Lorsque la légalisation de la marijuana à des fins médicales a été approuvée par la législature de Virginie-Occidentale en 2017, Gupta a déclaré que, comme la plupart des gens, il était « surpris ».

“C’est un euphémisme”, a-t-il mentionné à l’époque. “Cependant, ce que nous avons devant nous aujourd’hui est une loi telle qu’elle est dans une tentative de traiter avec compassion un certain nombre de troubles avec la douleur chronique au cœur.”

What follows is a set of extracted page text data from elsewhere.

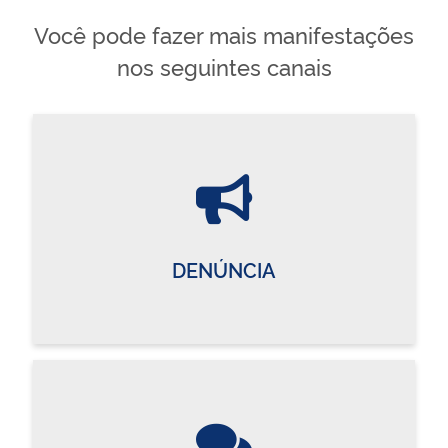
Você pode fazer mais manifestações
nos seguintes canais
DENÚNCIA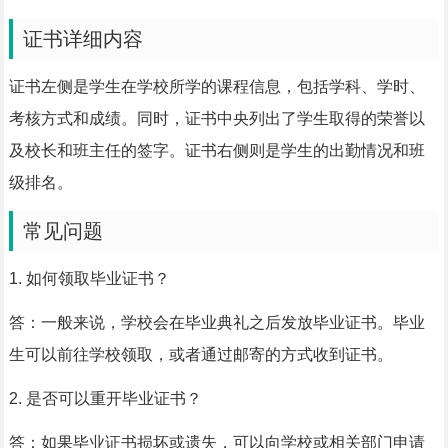
证书详细内容
证书左侧是学生在学校所学的课程信息，包括学科、学时、
考核方式和成绩。同时，证书中央列出了学生取得的荣誉以
及校长和班主任的签字。证书右侧则是学生的出勤情况和班
级排名。
常见问题
1. 如何领取毕业证书？
答：一般来说，学校会在毕业典礼之后发放毕业证书。毕业
生可以前往学校领取，或者通过邮寄的方式收到证书。
2. 是否可以重开毕业证书？
答：如果毕业证书损坏或遗失，可以向学校或相关部门申请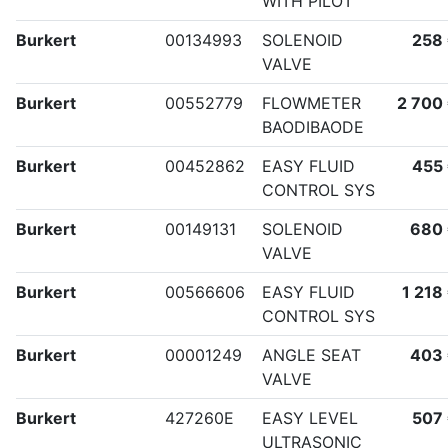
WITH PILOT
Burkert
00134993
SOLENOID
258
VALVE
Burkert
00552779
FLOWMETER
2 700
BAODIBAODE
Burkert
00452862
EASY FLUID
455
CONTROL SYS
Burkert
00149131
SOLENOID
680
VALVE
Burkert
00566606
EASY FLUID
1 218
CONTROL SYS
Burkert
00001249
ANGLE SEAT
403
VALVE
Burkert
427260E
EASY LEVEL
507
ULTRASONIC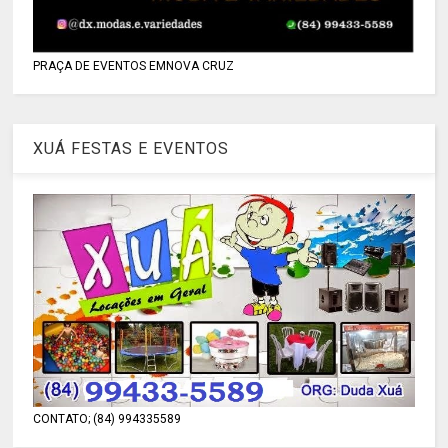
PRAÇA DE EVENTOS EMNOVA CRUZ
XUÁ FESTAS E EVENTOS
CONTATO; (84) 994335589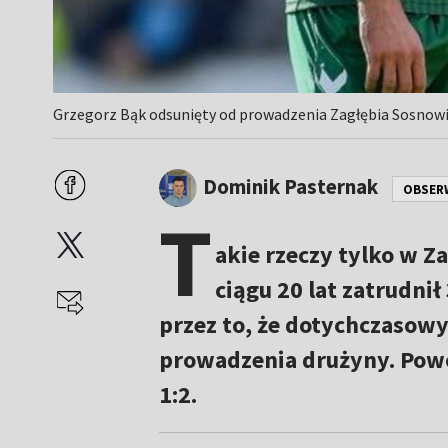
Grzegorz Bąk odsunięty od prowadzenia Zagłębia Sosnowie
Dominik Pasternak
OBSER
T
akie rzeczy tylko w Z
ciągu 20 lat zatrudni
przez to, że dotychczasowy
prowadzenia drużyny. Powó
1:2.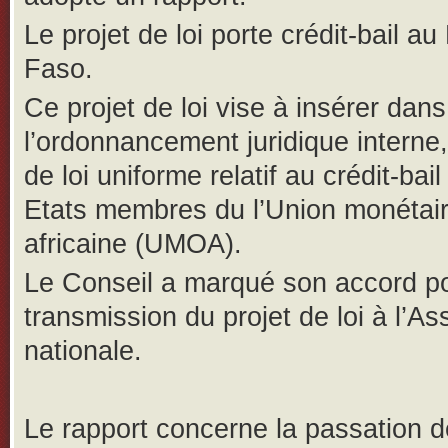
Le projet de loi porte crédit-bail au
Faso.
Ce projet de loi vise à insérer dans
l’ordonnancement juridique interne, 
de loi uniforme relatif au crédit-bai
Etats membres du l’Union monétai
africaine (UMOA).
Le Conseil a marqué son accord po
transmission du projet de loi à l’A
nationale.
Le rapport concerne la passation 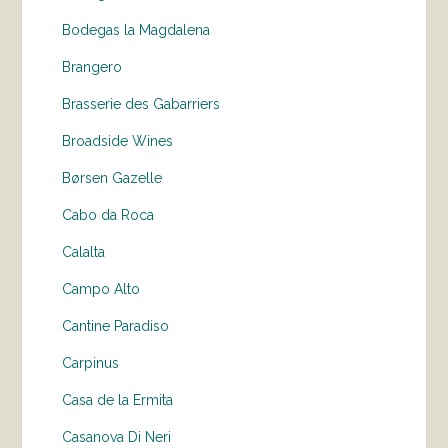
Bodegas la Magdalena
Brangero
Brasserie des Gabarriers
Broadside Wines
Børsen Gazelle
Cabo da Roca
Calalta
Campo Alto
Cantine Paradiso
Carpinus
Casa de la Ermita
Casanova Di Neri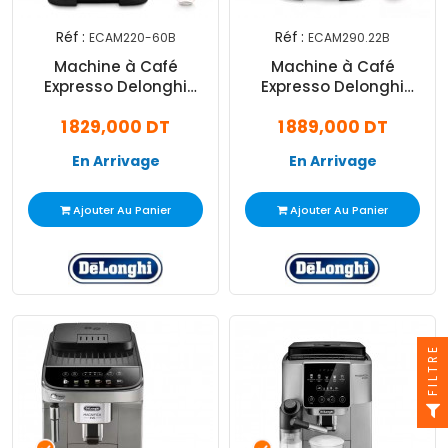
Réf :
Réf :
ECAM220-60B
ECAM290.22B
Machine à Café
Machine à Café
Expresso Delonghi
Expresso Delonghi
Magnifica Start 1450W
Magnifica Evo Noir
1 829,000 DT
1 889,000 DT
Noir
En Arrivage
En Arrivage
Ajouter Au Panier
Ajouter Au Panier
FILTRE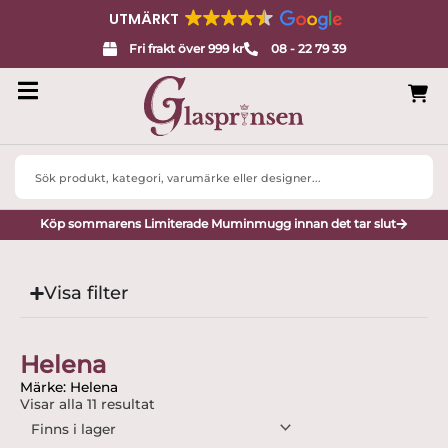
UTMÄRKT
Fri frakt över 999 kr
08 - 22 79 39
Search
...
Köp sommarens Limiterade Muminmugg innan det tar slut
Visa filter
Helena
Märke: Helena
Visar alla 11 resultat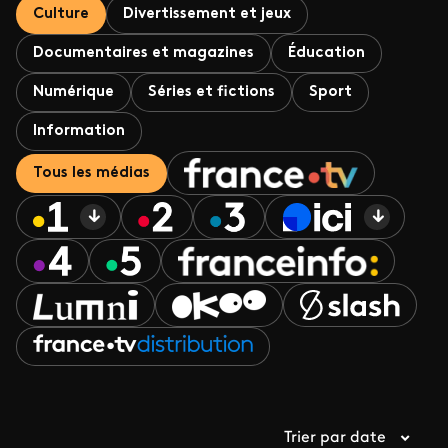
Culture
Divertissement et jeux
Documentaires et magazines
Éducation
Numérique
Séries et fictions
Sport
Information
Tous les médias
Trier par date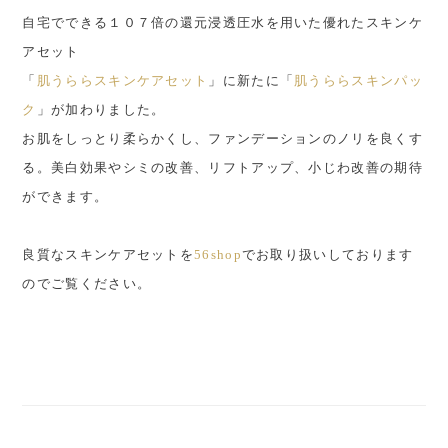
自宅でできる１０７倍の還元浸透圧水を用いた優れたスキンケ
アセット
「
肌うららスキンケアセット
」に新たに「
肌うららスキンパッ
ク
」が加わりました。
お肌をしっとり柔らかくし、ファンデーションのノリを良くす
る。美白効果やシミの改善、リフトアップ、小じわ改善の期待
ができます。
良質なスキンケアセットを
56shop
でお取り扱いしております
のでご覧ください。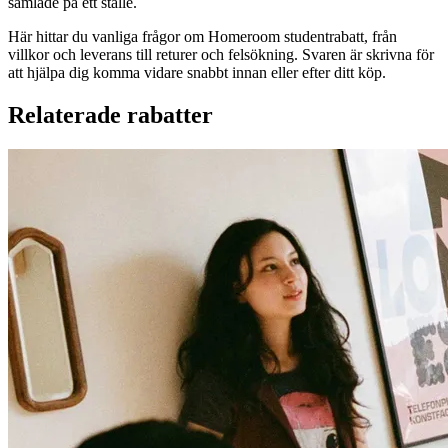
samlade på ett ställe.
Här hittar du vanliga frågor om Homeroom studentrabatt, från
villkor och leverans till returer och felsökning. Svaren är skrivna för
att hjälpa dig komma vidare snabbt innan eller efter ditt köp.
Relaterade rabatter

Lorsque les membres du conseil consultatif d’État sur le cannabis médical ont été nommés, le mentionné le panel contribuera à faciliter « un processus transparent et responsable essentiel pour garantir un système complet qui aidera les citoyens souffrant de maladies débilitantes comme le cancer ».

“Je suis pleinement déterminé à faire en sorte que ce projet de loi soit un succès”, a-t-il déclaré à propos du projet de loi sur la légalisation de la marijuana à des fins médicales. « Ce projet de loi a été élaboré très rapidement et, évidemment, aucun projet de loi n’est parfait. Nous avons certainement discuté des lacunes, mais cela ne signifie pas que le programme ne réussira pas et ne sera pas sur la bonne voie.

« Nous voulons le faire parce que des vies sont en jeu. Ils dépendent du programme pour réussir », a-t-il ajouté. « Beaucoup de gens souffrent de douleur chronique. Nous voulons relever ce défi. »

Gupta mentionné que le conseil d’administration avait reçu des commentaires d’un éventail d’intervenants intéressés par la mise en œuvre du programme sur le cannabis, mais qu’il avait également « reçu des appels de personnes qui souffrent et qui souhaitent avoir une sorte de soulagement. Ils demandent quand ils peuvent obtenir leur carte d’identité de patient et aller voir leur médecin pour obtenir une certification. »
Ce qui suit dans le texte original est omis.